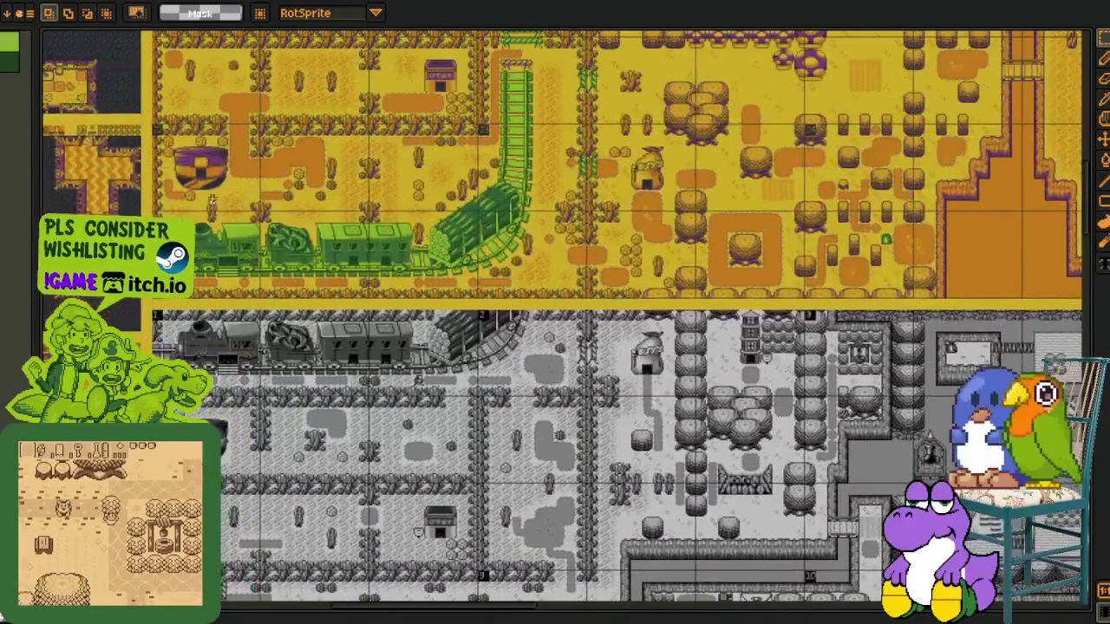
scroll(141, 486, up, 2)
Centre the grey map's middle, then pan the yellow map up to its top edge
mouse_move(599, 585)
mouse_down()
mouse_move(599, 421)
mouse_move(550, 368)
mouse_move(270, 260)
mouse_up()
scroll(550, 368, down, 1)
mouse_move(665, 350)
mouse_down()
mouse_move(615, 323)
mouse_move(628, 333)
mouse_up()
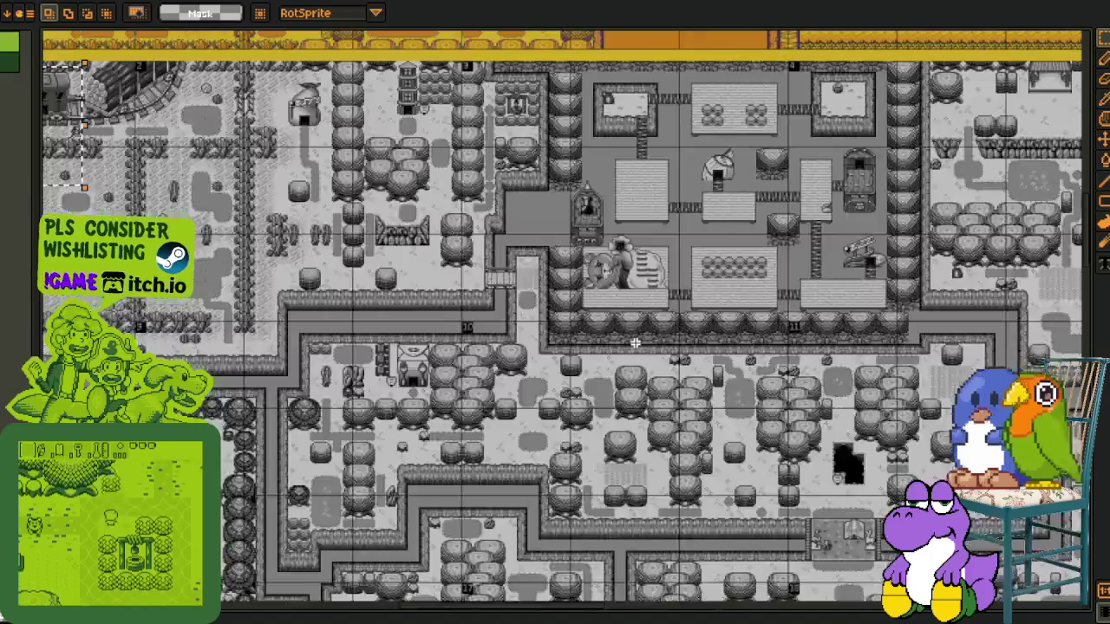
drag(481, 362, 546, 581)
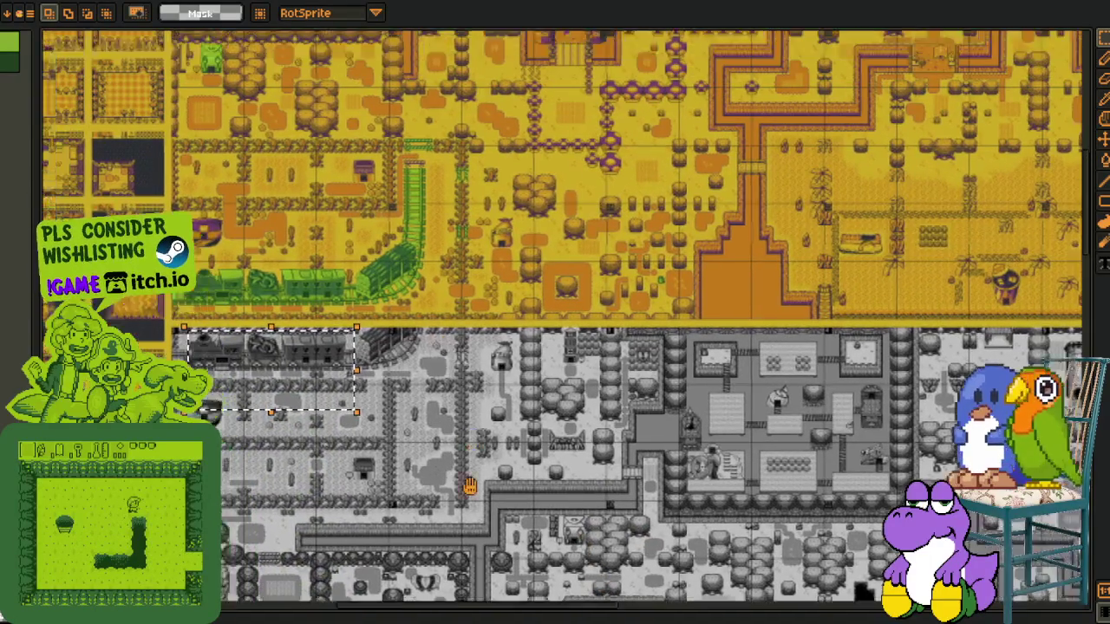
drag(413, 156, 413, 303)
drag(413, 94, 415, 435)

****************************************

TASK PROMPT: All of the records above should be reproduced exactly, with the pictures left out.

YOUR SOLUTION:
scroll(141, 486, up, 2)
Centre the grey map's middle, then pan the yellow map up to its top edge
mouse_move(599, 585)
mouse_down()
mouse_move(599, 421)
mouse_move(550, 368)
mouse_move(270, 260)
mouse_up()
scroll(550, 368, down, 1)
mouse_move(665, 350)
mouse_down()
mouse_move(615, 323)
mouse_move(628, 333)
mouse_up()
drag(481, 362, 546, 581)
drag(413, 156, 413, 303)
drag(413, 94, 415, 435)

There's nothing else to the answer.